En relisant quelques posts du forum, j'ai constaté que la plupart des gens (dont moi, humble étudiant profane) répondaient aux questions du genre "qu'est-ce que la philosophie?", ou "à quoi sert la philosophie?", etc., par le pratique et le pragmatique. Ici l'on dit qu'il s'agit d'une discipline, là on dit qu'elle est un militantisme pour la défense de l'humanité, là encore l'on soutient qu'elle n'est pas un but en soi, et que le philosophe est un militant de la liberté, ou de la sagesse, ou je ne sais quoi encore. Je ne dis pas que ce sont des absurdités, quand bien même je trouve certains points de vue complètement infondés et niais. Mais j'ai lu récemment un livre de François De Gandt (Husserl et Galilée, sur la crise des sciences européennes,Vrin, 2004) qui m'a ouvert une nouvelle perspective que j'hésitais à évoquer à cause de sa tendance sceptique.
Dans son analyse de la Krisis de Husserl, F. de Gandt estime que "quelques hommes ont fait le choix de la connaissance, d'une vie réglée par la connaissance. Il fallait pour cela une attitude rare et paradoxale: l'étonnement, l'intérêt pour la réalité sans aucun but pratique et immédiat, la vacance des soucis de la survie quotidienne. Cette position nouvelle du spectateur désintéressé, les premiers philosophes l'ont nommée bios theoretikos. On peut penser à l'apologue attribué à Pythagore, qui propose "trois vies": parmi ceux qui assistent aux jeux […] il y a ceux qui viennent pour concourir et remporter les prix, ceux qui viennent pour commercer et s'enrichir, ceux enfin qui viennent simplement pour regarder. Le philosophe fait partie des derniers, il a rejeté la gloire et la richesse au profit de la theoria." (op. cit. p39)

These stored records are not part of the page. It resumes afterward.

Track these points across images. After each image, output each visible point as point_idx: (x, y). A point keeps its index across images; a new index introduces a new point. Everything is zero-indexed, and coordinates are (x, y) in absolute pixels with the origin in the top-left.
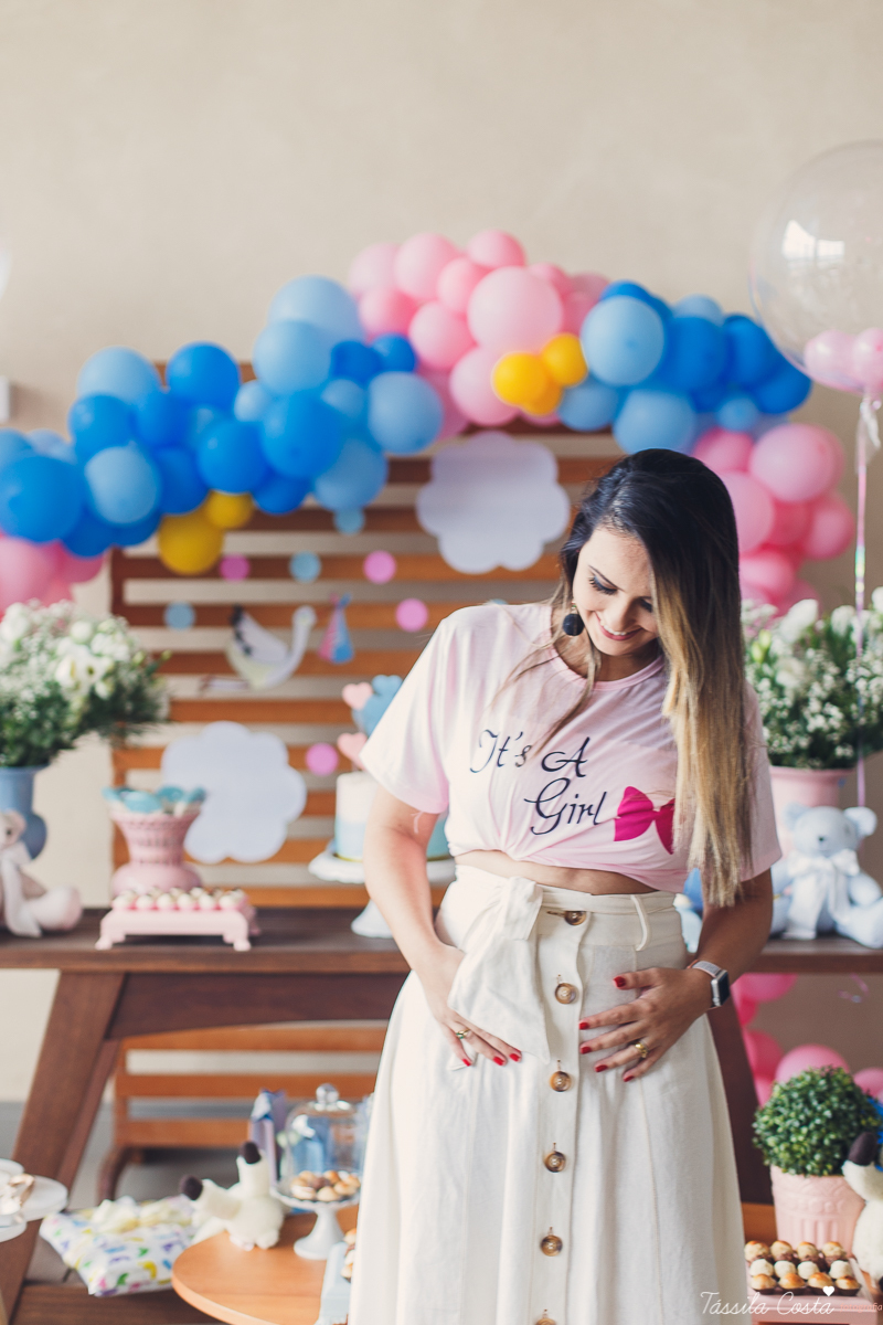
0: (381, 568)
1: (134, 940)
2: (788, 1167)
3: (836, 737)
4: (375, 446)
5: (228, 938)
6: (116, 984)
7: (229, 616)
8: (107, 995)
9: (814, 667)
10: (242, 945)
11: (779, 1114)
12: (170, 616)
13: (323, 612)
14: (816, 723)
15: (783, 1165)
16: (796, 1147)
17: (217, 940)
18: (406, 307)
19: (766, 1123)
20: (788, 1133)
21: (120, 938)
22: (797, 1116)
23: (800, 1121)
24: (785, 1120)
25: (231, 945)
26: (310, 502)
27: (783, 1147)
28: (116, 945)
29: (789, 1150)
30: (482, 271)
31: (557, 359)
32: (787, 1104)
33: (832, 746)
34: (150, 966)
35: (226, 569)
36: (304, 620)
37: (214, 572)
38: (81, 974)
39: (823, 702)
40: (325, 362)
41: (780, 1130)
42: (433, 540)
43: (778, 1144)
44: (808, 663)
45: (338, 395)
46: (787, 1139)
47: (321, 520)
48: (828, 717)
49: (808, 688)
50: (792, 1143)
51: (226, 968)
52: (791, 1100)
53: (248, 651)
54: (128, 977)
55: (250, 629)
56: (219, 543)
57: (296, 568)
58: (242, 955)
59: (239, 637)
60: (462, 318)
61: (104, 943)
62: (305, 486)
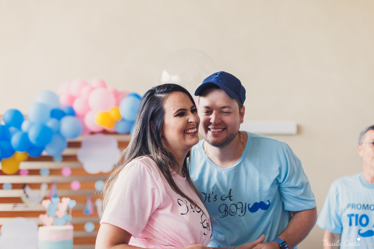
0: (67, 172)
4: (63, 138)
7: (23, 186)
12: (4, 186)
13: (50, 185)
18: (72, 99)
26: (44, 153)
30: (93, 89)
31: (113, 114)
35: (21, 172)
36: (44, 187)
37: (18, 173)
40: (48, 114)
42: (82, 164)
45: (51, 123)
47: (49, 159)
53: (27, 196)
55: (28, 189)
56: (18, 165)
57: (42, 172)
59: (25, 192)
60: (87, 102)
62: (42, 149)
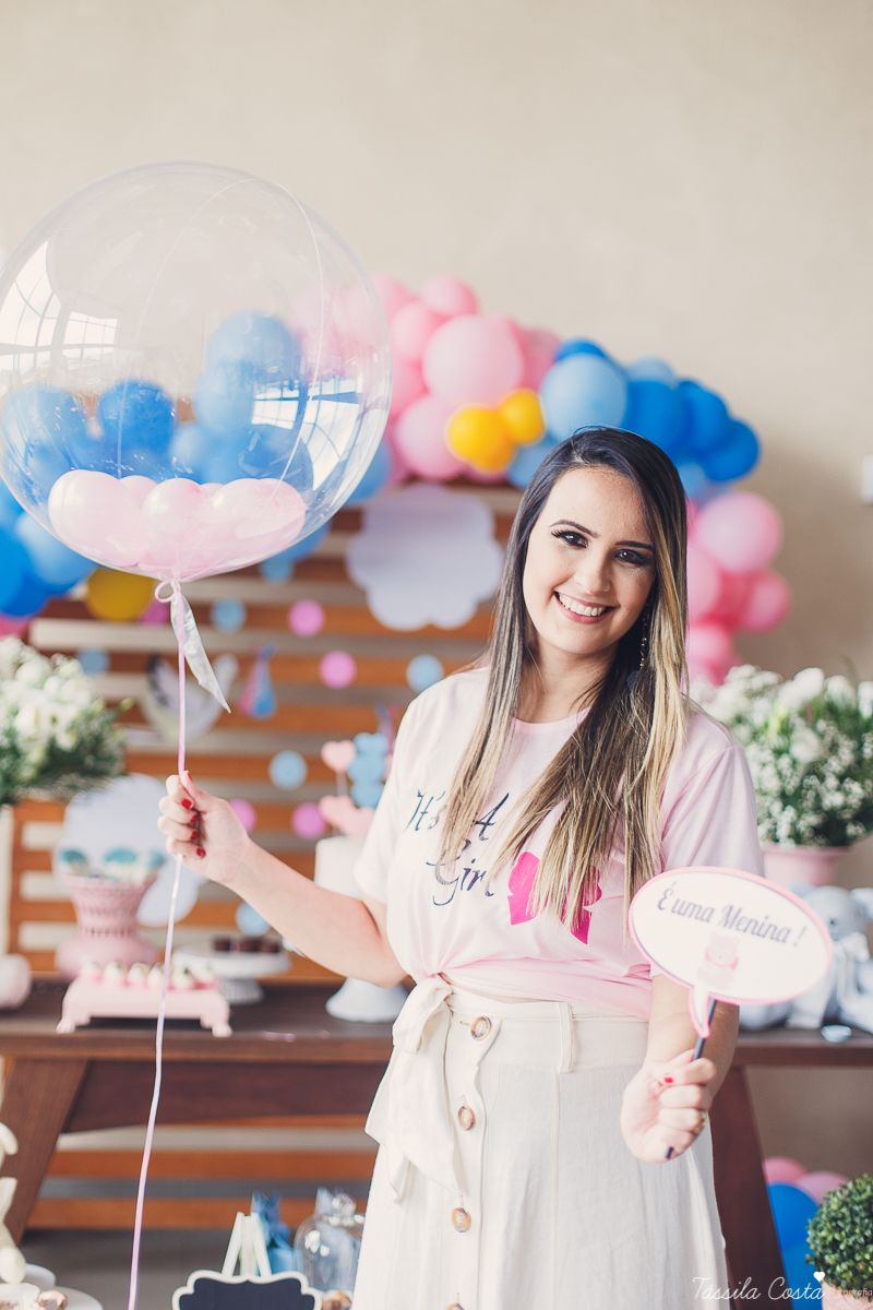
0: (307, 619)
1: (98, 1022)
2: (849, 1288)
3: (847, 815)
5: (206, 1022)
6: (79, 1072)
8: (69, 1082)
9: (828, 739)
10: (221, 1029)
11: (840, 1229)
14: (833, 800)
15: (843, 1284)
16: (861, 1267)
17: (194, 1024)
19: (824, 1238)
20: (851, 1251)
21: (84, 1019)
22: (862, 1233)
23: (865, 1237)
24: (848, 1236)
25: (210, 1030)
27: (844, 1266)
28: (79, 1028)
29: (852, 1269)
30: (441, 318)
31: (516, 415)
32: (849, 1220)
33: (843, 825)
34: (118, 1053)
36: (224, 671)
38: (38, 1061)
39: (841, 778)
41: (842, 1247)
42: (362, 593)
43: (839, 1262)
44: (821, 736)
46: (851, 1256)
48: (847, 793)
49: (824, 761)
50: (856, 1262)
51: (204, 1055)
52: (853, 1213)
53: (163, 701)
54: (92, 1064)
55: (166, 677)
57: (217, 615)
58: (222, 1042)
59: (154, 686)
61: (65, 1026)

L'analogie avec les jeux n'est pas parfaite: le spectateur des jeux vient pour se divertir, pour se défouler; le philosophe, lui, est désintéressé. Mais l'idée est là, selon laquelle la philosophie, le bios theoretikos, est une attitude et un but en soi.
Si l'on y réfléchit quelques minutes, l'idée germe et devient claire. La philosophie est cette attitude selon laquelle on questionne la légitimité et le fondement des idées reçues, des présupposés, des dogmatismes, des lois énoncées, qu'elles soient juridiques, épistémologiques, ou même esthétiques. Le bios theoretikos refuse de voir un système s'appliquer sans fondements, et pousse le vice jusqu'à questionner les fondements de ceux qui en ont. Là est peut-être la réelle nature de la philosophie. La recherche pour la recherche, la suspension de jugement et l'indécision, parce que si l'on s'arrête de chercher, c'est soit que l'on a trouvé ses propres idées, ce qui conduit directement vers le dogmatisme, soit que l'on a renoncé à chercher, et l'on retombe alors dans l'attitude naturelle qui nous définit comme animaux.
L'attitude philosophique est peut-être bien zététique et pyrrhonienne avant d'être une discipline, une épistémologie, une recherche de la sagesse et du bien, un militantisme, une cure thérapeutique, un séjour au Club Med, une secte. Le but de la philosophie serait alors, comme Montaigne le préconise (et c'est pourquoi l'ensemble de son œuvre s'intitule Essais), de travailler, d'essayer son jugement, sans jamais s'arrêter, car c'est là que réside le combat contre le dogmatisme et l'ignorance. Mesdames, mesdemoiselles, messieurs, amis philagoranautes, sous vos yeux ébahis, la philosophie est peut-être une démarche zététique.